On election day, I thought it would be appropriate to share some information from the ‘frontlines’ of healthcare in the state that decided the last presidential election and is often seen as the ‘bellwether’ of mainstream US political sentiment: OHIO.
Kate Hubben from Willis wrote a very nice piece for Crain’s Cleveland Business in June of this year entitled, “Adviser: We must be more aware of the cost of healthcare.”
The article describes the prominent place that–what Ms. Hubben calls–‘cost transparency’(aka price-transparency) holds in employee benefits today.
Here are some great stats from the article:
- 60% of Americans think that greater cost transparency in healthcare is a good idea. It is the only aspect of Health Reform that is favored by more than 50% of Americans.
- 30% of medical procedures are considered ‘shoppable.’
- Difficulty in understanding healthcare options is thought to result in 3%-6% higher healthcare costs.
- Consumers currently don’t do much homework prior to care: only 30% even check to see if a hospital is in-network before receiving care.

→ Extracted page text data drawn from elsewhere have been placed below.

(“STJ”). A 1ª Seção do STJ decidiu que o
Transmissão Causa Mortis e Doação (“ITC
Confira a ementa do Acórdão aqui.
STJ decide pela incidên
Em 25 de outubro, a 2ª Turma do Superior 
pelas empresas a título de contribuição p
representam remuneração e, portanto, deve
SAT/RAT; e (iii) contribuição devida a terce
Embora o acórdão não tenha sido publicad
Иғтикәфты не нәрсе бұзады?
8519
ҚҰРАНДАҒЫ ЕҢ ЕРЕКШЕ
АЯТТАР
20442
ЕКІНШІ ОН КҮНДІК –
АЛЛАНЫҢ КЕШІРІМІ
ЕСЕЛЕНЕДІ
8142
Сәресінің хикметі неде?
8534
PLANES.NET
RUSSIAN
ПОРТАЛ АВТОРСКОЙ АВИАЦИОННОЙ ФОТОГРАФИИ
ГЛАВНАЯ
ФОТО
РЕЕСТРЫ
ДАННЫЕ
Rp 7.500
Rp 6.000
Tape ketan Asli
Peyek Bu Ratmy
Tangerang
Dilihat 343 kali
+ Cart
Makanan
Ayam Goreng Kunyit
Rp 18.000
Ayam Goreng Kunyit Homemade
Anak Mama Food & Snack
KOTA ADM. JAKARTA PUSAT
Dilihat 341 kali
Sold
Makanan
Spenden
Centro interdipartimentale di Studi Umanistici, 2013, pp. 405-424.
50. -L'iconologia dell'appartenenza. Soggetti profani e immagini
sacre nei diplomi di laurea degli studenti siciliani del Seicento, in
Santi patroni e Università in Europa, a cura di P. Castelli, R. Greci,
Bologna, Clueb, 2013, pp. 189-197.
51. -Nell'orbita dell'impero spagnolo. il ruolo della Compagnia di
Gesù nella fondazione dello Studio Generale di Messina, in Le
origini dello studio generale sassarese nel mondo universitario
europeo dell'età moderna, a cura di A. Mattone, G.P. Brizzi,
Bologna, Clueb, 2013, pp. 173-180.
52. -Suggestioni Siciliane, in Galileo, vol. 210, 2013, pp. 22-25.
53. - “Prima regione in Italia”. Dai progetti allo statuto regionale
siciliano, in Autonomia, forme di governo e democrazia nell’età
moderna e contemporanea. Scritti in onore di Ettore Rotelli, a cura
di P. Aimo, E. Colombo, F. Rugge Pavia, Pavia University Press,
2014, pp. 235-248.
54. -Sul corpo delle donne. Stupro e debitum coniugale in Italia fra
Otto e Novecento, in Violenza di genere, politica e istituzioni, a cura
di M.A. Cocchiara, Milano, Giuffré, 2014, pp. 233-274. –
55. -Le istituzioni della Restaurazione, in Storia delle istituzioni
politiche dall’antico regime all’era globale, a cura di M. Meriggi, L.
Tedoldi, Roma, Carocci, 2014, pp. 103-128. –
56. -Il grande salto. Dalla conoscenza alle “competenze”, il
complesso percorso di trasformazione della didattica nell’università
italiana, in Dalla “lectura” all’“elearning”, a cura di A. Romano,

- The stats are even worse for looking up ‘cost transparency’: only 2% of healthcare consumers use a price-transparency tool if it is available to them.
- But the trend in cost transparency is growing: 33% of employers currently offer price-transparency tools for their employees and an additional 25% plan to offer them.
The article ends with a great quote about the challenges of changing habits. I would agree with Ms. Hubben that the ‘habit’ of being a passive patient rather than an activated healthcare consumer will be a challenge and will take time and persistence to occur. The good news is that for those that do change their healthcare consumer habits for the better, the result is not only lower cost, but higher quality care as well.